Introduction

Venous thromboembolism (VTE) is a common and potentially lethal disease occuring at an incidence of 1 to 3per 1000, per year.22--27 Over 200,000 new cases occurring in the United States annually. It mainly manifests in the deep veins of the leg, but may occur at other sites, such as, the upper limbs, cerebral, intra-abdominal, liver, portal veins or retinal veins. Embolisation occurs when part(s) of the clot dislodge and are transported via the blood flow, usually through the heart to the pulmonary vasculature. VTE is more common with advancing age.

Pulmonary embolism patients face a high risk of death. Estimates of the case fatality rate, however, vary widely. Large natural history studies25,26,28 found 12 to 25% of all events of VTE fatal, while recent trials have found much lower figures, around 1 to 3% (5 to 10% for pulmonary embolism).28,29 Of these, 30% die within 30 days and one-fifth suffer sudden death due to pulmonary embolism. This wide range may be caused by the inclusion of thrombosis as a secondary cause of death in the studies with a high estimate. The Worcester study also showed that the case fatality rate was highly dependent on age, with a low mortality among those aged forty or less, at the time of thrombosis.25 The post-thrombotic syndrome (PTS) leads to chronic morbidity in a substantial number of patients.26 Despite improved prophylaxis, the incidence of venous thromboembolism has been relatively constant.

Independent risk factors for venous thromboembolism include increasing age, male gender, surgery, trauma, hospital or nursing home confinement, malignancy, neurological disease with limb paralysis, and central venous catheter/transvenous pacemaker, prior superficial vein thrombosis and varicose veins. Among women, risk factors include pregnancy, oestrogen-containing oral contraceptives, and hormone replacement therapy. About 30% of VTE surviving cases develop recurrent venous thromboembolism within 10 years.

Independent predictors for recurrence include increasing age, obesity, active cancer, and limb paralysis.30 About 28% of cases develop venous stasis syndrome within 20 years.

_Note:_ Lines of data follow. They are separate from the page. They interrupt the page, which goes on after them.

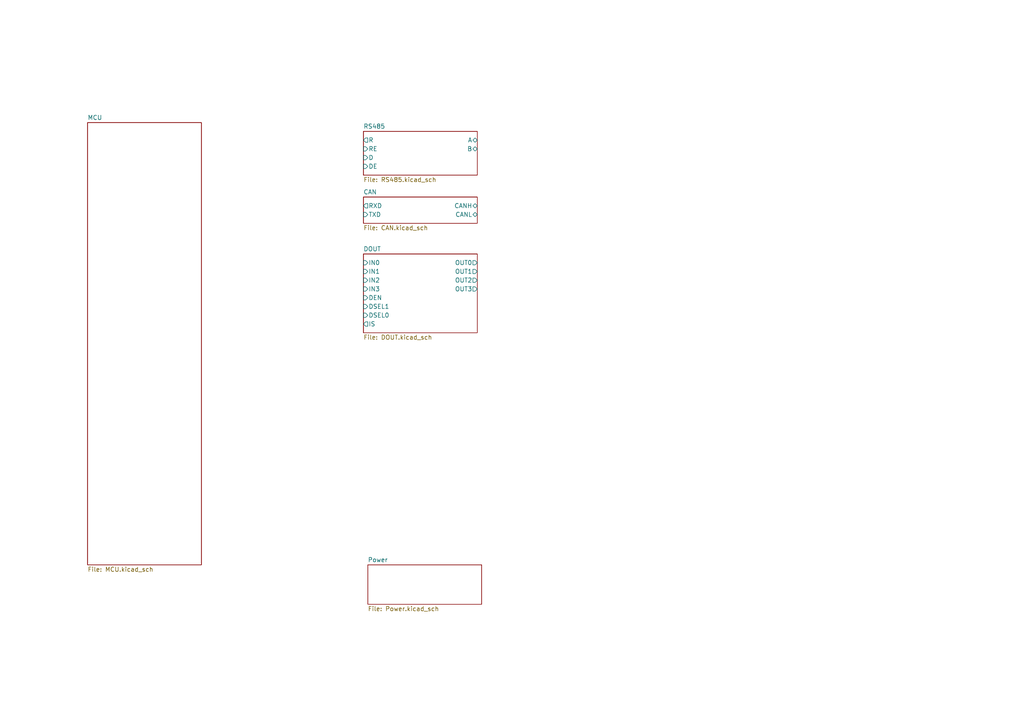
<source format=kicad_sch>
(kicad_sch
	(version 20231120)
	(generator "eeschema")
	(generator_version "8.0")
	(uuid "0d177ca6-e392-45a0-9514-d370436392ef")
	(paper "A4")
	(title_block
		(title "Open-PLC-Project")
		(date "2024-12-01")
		(company "-")
		(comment 1 "See the file \"LICENSE\" in the main directory of this archive for more details.")
		(comment 2 "This file is subject to the terms and conditions of the MIT License.")
		(comment 3 "Copyright (c) 2024 Yoon-Ki Hong")
	)
	(lib_symbols)
	(sheet
		(at 25.4 35.56)
		(size 33.02 128.27)
		(fields_autoplaced yes)
		(stroke
			(width 0.1524)
			(type solid)
		)
		(fill
			(color 0 0 0 0.0000)
		)
		(uuid "4500522c-e4c8-424c-82ea-be640253686b")
		(property "Sheetname" "MCU"
			(at 25.4 34.8484 0)
			(effects
				(font
					(size 1.27 1.27)
				)
				(justify left bottom)
			)
		)
		(property "Sheetfile" "MCU.kicad_sch"
			(at 25.4 164.4146 0)
			(effects
				(font
					(size 1.27 1.27)
				)
				(justify left top)
			)
		)
		(instances
			(project "Open-PLC-Project"
				(path "/0d177ca6-e392-45a0-9514-d370436392ef"
					(page "2")
				)
			)
		)
	)
	(sheet
		(at 106.68 163.83)
		(size 33.02 11.43)
		(fields_autoplaced yes)
		(stroke
			(width 0.1524)
			(type solid)
		)
		(fill
			(color 0 0 0 0.0000)
		)
		(uuid "94b67e7c-4fbc-4e60-a407-bbddd4f9dc06")
		(property "Sheetname" "Power"
			(at 106.68 163.1184 0)
			(effects
				(font
					(size 1.27 1.27)
				)
				(justify left bottom)
			)
		)
		(property "Sheetfile" "Power.kicad_sch"
			(at 106.68 175.8446 0)
			(effects
				(font
					(size 1.27 1.27)
				)
				(justify left top)
			)
		)
		(instances
			(project "Open-PLC-Project"
				(path "/0d177ca6-e392-45a0-9514-d370436392ef"
					(page "3")
				)
			)
		)
	)
	(sheet
		(at 105.41 73.66)
		(size 33.02 22.86)
		(fields_autoplaced yes)
		(stroke
			(width 0.1524)
			(type solid)
		)
		(fill
			(color 0 0 0 0.0000)
		)
		(uuid "caced042-0264-4901-a3a6-78acc82068a3")
		(property "Sheetname" "DOUT"
			(at 105.41 72.9484 0)
			(effects
				(font
					(size 1.27 1.27)
				)
				(justify left bottom)
			)
		)
		(property "Sheetfile" "DOUT.kicad_sch"
			(at 105.41 97.1046 0)
			(effects
				(font
					(size 1.27 1.27)
				)
				(justify left top)
			)
		)
		(pin "OUT2" output
			(at 138.43 81.28 0)
			(effects
				(font
					(size 1.27 1.27)
				)
				(justify right)
			)
			(uuid "a03cfe57-aa0f-404f-bf0a-87cfd52edae5")
		)
		(pin "OUT0" output
			(at 138.43 76.2 0)
			(effects
				(font
					(size 1.27 1.27)
				)
				(justify right)
			)
			(uuid "acea8a69-1ccc-4f12-bbf5-dc7779dd8c96")
		)
		(pin "OUT1" output
			(at 138.43 78.74 0)
			(effects
				(font
					(size 1.27 1.27)
				)
				(justify right)
			)
			(uuid "89b81fde-ab91-42b3-b8b0-11eca9995458")
		)
		(pin "OUT3" output
			(at 138.43 83.82 0)
			(effects
				(font
					(size 1.27 1.27)
				)
				(justify right)
			)
			(uuid "11c57ba0-90cf-4f55-8b6e-b59dfe6d759f")
		)
		(pin "IS" output
			(at 105.41 93.98 180)
			(effects
				(font
					(size 1.27 1.27)
				)
				(justify left)
			)
			(uuid "e3ec56bd-f0d5-4ab1-832d-8d07cb32e680")
		)
		(pin "IN0" input
			(at 105.41 76.2 180)
			(effects
				(font
					(size 1.27 1.27)
				)
				(justify left)
			)
			(uuid "be43980c-3da3-4b5e-bb5f-1b894212ea5d")
		)
		(pin "IN2" input
			(at 105.41 81.28 180)
			(effects
				(font
					(size 1.27 1.27)
				)
				(justify left)
			)
			(uuid "830a0157-6bd3-4b01-9162-d6a765fc8cb3")
		)
		(pin "IN1" input
			(at 105.41 78.74 180)
			(effects
				(font
					(size 1.27 1.27)
				)
				(justify left)
			)
			(uuid "098199c9-b488-4aa5-bf39-684bd08d337f")
		)
		(pin "IN3" input
			(at 105.41 83.82 180)
			(effects
				(font
					(size 1.27 1.27)
				)
				(justify left)
			)
			(uuid "fba03b95-9852-4a11-884e-e173762af897")
		)
		(pin "DEN" input
			(at 105.41 86.36 180)
			(effects
				(font
					(size 1.27 1.27)
				)
				(justify left)
			)
			(uuid "3fc226c9-be1d-4fef-bd68-75d63810e524")
		)
		(pin "DSEL1" input
			(at 105.41 88.9 180)
			(effects
				(font
					(size 1.27 1.27)
				)
				(justify left)
			)
			(uuid "71758543-d91e-4ae9-bea0-389c001a08f9")
		)
		(pin "DSEL0" input
			(at 105.41 91.44 180)
			(effects
				(font
					(size 1.27 1.27)
				)
				(justify left)
			)
			(uuid "b2b12e6c-b1c5-4bad-b9ed-adb0fe02815a")
		)
		(instances
			(project "Open-PLC-Project"
				(path "/0d177ca6-e392-45a0-9514-d370436392ef"
					(page "6")
				)
			)
		)
	)
	(sheet
		(at 105.41 38.1)
		(size 33.02 12.7)
		(fields_autoplaced yes)
		(stroke
			(width 0.1524)
			(type solid)
		)
		(fill
			(color 0 0 0 0.0000)
		)
		(uuid "d89ef6a0-3ba7-4277-9277-8f32ad685bed")
		(property "Sheetname" "RS485"
			(at 105.41 37.3884 0)
			(effects
				(font
					(size 1.27 1.27)
				)
				(justify left bottom)
			)
		)
		(property "Sheetfile" "RS485.kicad_sch"
			(at 105.41 51.3846 0)
			(effects
				(font
					(size 1.27 1.27)
				)
				(justify left top)
			)
		)
		(pin "RE" input
			(at 105.41 43.18 180)
			(effects
				(font
					(size 1.27 1.27)
				)
				(justify left)
			)
			(uuid "bef71e21-0ff8-4c29-8edb-5303b556a8bd")
		)
		(pin "D" input
			(at 105.41 45.72 180)
			(effects
				(font
					(size 1.27 1.27)
				)
				(justify left)
			)
			(uuid "a834c9a6-ebeb-48a9-9e09-ce51f60cde21")
		)
		(pin "DE" input
			(at 105.41 48.26 180)
			(effects
				(font
					(size 1.27 1.27)
				)
				(justify left)
			)
			(uuid "b1f9c503-d364-47a2-bcc1-ebeb5b64b4ae")
		)
		(pin "R" output
			(at 105.41 40.64 180)
			(effects
				(font
					(size 1.27 1.27)
				)
				(justify left)
			)
			(uuid "883d29ca-0649-47ad-a110-ca79ee613543")
		)
		(pin "A" bidirectional
			(at 138.43 40.64 0)
			(effects
				(font
					(size 1.27 1.27)
				)
				(justify right)
			)
			(uuid "030f71fe-d859-4712-9948-56df3116aa81")
		)
		(pin "B" bidirectional
			(at 138.43 43.18 0)
			(effects
				(font
					(size 1.27 1.27)
				)
				(justify right)
			)
			(uuid "26d30a8b-f89f-466e-9819-aeb8b465b0aa")
		)
		(instances
			(project "Open-PLC-Project"
				(path "/0d177ca6-e392-45a0-9514-d370436392ef"
					(page "5")
				)
			)
		)
	)
	(sheet
		(at 105.41 57.15)
		(size 33.02 7.62)
		(fields_autoplaced yes)
		(stroke
			(width 0.1524)
			(type solid)
		)
		(fill
			(color 0 0 0 0.0000)
		)
		(uuid "ecc73c34-7097-4317-902c-c1fb9ea56dcf")
		(property "Sheetname" "CAN"
			(at 105.41 56.4384 0)
			(effects
				(font
					(size 1.27 1.27)
				)
				(justify left bottom)
			)
		)
		(property "Sheetfile" "CAN.kicad_sch"
			(at 105.41 65.3546 0)
			(effects
				(font
					(size 1.27 1.27)
				)
				(justify left top)
			)
		)
		(pin "RXD" output
			(at 105.41 59.69 180)
			(effects
				(font
					(size 1.27 1.27)
				)
				(justify left)
			)
			(uuid "7f7d2594-c4bc-4e66-a362-4660b6ec3a4d")
		)
		(pin "TXD" input
			(at 105.41 62.23 180)
			(effects
				(font
					(size 1.27 1.27)
				)
				(justify left)
			)
			(uuid "af902a1c-e5a6-4438-bf0e-639b73dacaa6")
		)
		(pin "CANH" bidirectional
			(at 138.43 59.69 0)
			(effects
				(font
					(size 1.27 1.27)
				)
				(justify right)
			)
			(uuid "b848bef1-7736-486a-8f8c-0694675cdf42")
		)
		(pin "CANL" bidirectional
			(at 138.43 62.23 0)
			(effects
				(font
					(size 1.27 1.27)
				)
				(justify right)
			)
			(uuid "78211ecc-c8a8-49e4-b5aa-0a1fcf95b729")
		)
		(instances
			(project "Open-PLC-Project"
				(path "/0d177ca6-e392-45a0-9514-d370436392ef"
					(page "4")
				)
			)
		)
	)
	(sheet_instances
		(path "/"
			(page "1")
		)
	)
)

</source>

Only a reduction in the incidence of venous thromboembolism can reduce sudden death due to pulmonary embolism. The incidence of venous thromboembolism has been relatively constant since about 1980. Reduction of the incidence of venous thromboembolism will require better recognition of persons at risk, improved estimates of the magnitude of risk, and avoidance of risk exposure where possible. Compared with deep vein thrombosis alone, pulmonary embolism patients have reduced survival for up to 3 months after onset. Improved therapies for pulmonary embolism are needed, especially for patients with chronic heart or lung disease. Venous thromboembolism recurs frequently. While therapeutic oral anti-coagulation prevents recurrence, venous throm-boembolism sometimes begins to recur as soon as anti-coagulation is stopped. Therefore, venous thromboembolism should be viewed as a chronic disease with episodic recurrence. Recognition of venous thromboembolism as a multifactorial condition with genetic and genetic-environmental interaction has provided significant insights into the disease epidemiology and has offered the possibility of better identifying those at risk from VTE.